I was surprised by the amount of time spent delving into the everyday lives of the characters. It allowed me to get to know them and empathize with their experiences. All the while, a dark foreboding hung over the narrative (things got pretty twisted early on), but much of it revolved around the characters coping with grief and trauma. In some cases, it was the struggle of not coping at all.
And then shit got weird. Weirder.
And from here on out spoilers for those who haven’t read the book or read the summary of the movie plot.
You can still turn back before ye olde spoilers. But the paragraph after this is going to go into details of what happens in the book.
I just want to flag that going into this, I thought Church the cat was a lot more… actively evil. I don’t know where I got that idea, but the fact that he was just wrong when he came back, and more vicious with the mouse and crow killing, was somehow more upsetting. Like the cat was still the cat, just a little less. A little offside. A bad copy. It was upsetting as a pet lover (I kept calling out to my dog while listening to the book, ‘I love you, but I don’t think I’d bury you so you could come back—probably.’ I love my dog), but not horrible.
But I get the desperation, and in fairness to the story, the idea that there was a force out there in the universe that compelled Jud to share about the old burying grounds with their bringing back the dead powers, to save your daughter’s pet – hell, to save any pet. One, because you love your daughter/pet, and two, because yeah, you don’t want to have that conversation; you want to keep the innocence alive a bit longer. I think this relates to the work that Louis does later in the story to convince Ellie that Santa Claus is real. Yes, he thinks she needs to know about the big topics, but I also think he really wants her to be a kid.
I was also horrified and fascinated (again, a nod to the fact that the force from beyond was manipulating the characters) by Louis’s mental gymnastics to convince himself he should dig up Gage’s body. But I got it. Grief does not make you act like a rational person. The daydream/fantasy that Louis has, where he imagines Gage’s life, it almost broke me; it felt so real and so much like things I’ve imagined when faced with loss.

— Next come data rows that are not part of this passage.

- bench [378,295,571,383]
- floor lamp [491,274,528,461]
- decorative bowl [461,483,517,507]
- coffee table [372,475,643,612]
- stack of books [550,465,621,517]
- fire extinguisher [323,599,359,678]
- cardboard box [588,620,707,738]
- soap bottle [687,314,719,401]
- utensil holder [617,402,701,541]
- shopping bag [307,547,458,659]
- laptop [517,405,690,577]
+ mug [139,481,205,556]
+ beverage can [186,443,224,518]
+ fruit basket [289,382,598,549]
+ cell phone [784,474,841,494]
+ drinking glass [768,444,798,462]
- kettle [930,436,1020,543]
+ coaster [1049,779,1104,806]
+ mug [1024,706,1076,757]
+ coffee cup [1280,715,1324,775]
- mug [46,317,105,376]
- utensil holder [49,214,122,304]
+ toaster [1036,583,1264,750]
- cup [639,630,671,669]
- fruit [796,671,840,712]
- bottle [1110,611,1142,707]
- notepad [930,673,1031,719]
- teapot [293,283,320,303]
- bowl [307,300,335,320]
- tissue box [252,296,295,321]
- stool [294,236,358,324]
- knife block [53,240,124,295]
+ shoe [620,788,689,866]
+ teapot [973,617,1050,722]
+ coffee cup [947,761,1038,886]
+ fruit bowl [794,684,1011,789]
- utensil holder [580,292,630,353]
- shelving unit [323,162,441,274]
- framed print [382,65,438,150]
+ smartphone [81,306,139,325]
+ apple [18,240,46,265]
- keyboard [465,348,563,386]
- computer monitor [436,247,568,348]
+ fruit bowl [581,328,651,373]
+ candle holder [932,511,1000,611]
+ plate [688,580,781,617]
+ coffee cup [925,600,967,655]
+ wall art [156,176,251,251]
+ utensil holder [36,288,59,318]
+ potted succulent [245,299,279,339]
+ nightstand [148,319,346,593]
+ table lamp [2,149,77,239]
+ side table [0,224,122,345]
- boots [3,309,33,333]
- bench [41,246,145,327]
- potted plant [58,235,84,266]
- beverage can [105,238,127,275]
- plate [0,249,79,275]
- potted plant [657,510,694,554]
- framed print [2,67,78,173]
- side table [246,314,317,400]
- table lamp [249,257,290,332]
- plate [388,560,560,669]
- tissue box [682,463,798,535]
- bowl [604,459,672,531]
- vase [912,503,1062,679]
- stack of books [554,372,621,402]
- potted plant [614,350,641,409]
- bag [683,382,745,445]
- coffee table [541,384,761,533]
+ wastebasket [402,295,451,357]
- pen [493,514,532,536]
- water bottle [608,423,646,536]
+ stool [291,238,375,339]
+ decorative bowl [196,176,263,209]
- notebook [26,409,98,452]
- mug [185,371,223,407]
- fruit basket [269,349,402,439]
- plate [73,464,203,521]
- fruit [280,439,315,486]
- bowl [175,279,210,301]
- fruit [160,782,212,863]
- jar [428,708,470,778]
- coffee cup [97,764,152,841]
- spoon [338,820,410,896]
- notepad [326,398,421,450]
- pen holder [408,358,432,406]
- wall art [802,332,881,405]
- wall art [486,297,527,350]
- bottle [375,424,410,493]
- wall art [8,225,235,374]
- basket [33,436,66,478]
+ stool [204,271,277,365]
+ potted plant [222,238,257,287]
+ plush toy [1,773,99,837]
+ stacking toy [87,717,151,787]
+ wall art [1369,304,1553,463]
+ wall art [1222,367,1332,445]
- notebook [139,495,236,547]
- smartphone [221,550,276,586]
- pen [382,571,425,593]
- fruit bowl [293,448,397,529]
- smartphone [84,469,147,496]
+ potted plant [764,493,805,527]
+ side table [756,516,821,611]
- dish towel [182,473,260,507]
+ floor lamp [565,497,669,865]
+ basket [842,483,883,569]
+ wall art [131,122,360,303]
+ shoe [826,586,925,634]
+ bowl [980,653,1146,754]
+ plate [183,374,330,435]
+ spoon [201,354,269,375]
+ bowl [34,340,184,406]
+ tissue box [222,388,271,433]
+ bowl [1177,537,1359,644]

And the trip up to bury Gage was a lot, Mr. King. I don’t know if it was because I was painting my bathroom and listening to the narration, and the paint fumes were working on me, but it felt like listening to a fever dream. It freaked me out. But then, we got to the climax of the book, and it sort of fell apart for me. Gage came back, and honestly, the story went off the rails in a not-fun way for me. Yes, it was horrific! It was kind of scary, but maybe it would have been scarier if I hadn’t known this was where it was going? Honestly, Rachel coming back at the end was freakier to me. An evil kid was just—meh. Maybe because I knew it was coming and maybe because I’ve consumed so much horror media that an evil out-of-pocket child is not that scary to me.
I get that the story ends where it ends, and we pass out of the characters’ lives or unlives, but I need to know what happened to Ellie. Her mother did not have the best coping mechanisms with grief, and last we heard of Ellie, she was in the custody of her grandparents—the people who raised her mother and had a hand in Rachel’s issues around death. What is going to happen to Ellie!?
“In the end, I was surprised at how much I enjoyed this book. I thought it was going to be ‘meh’ for some reason, but I really, really enjoyed it.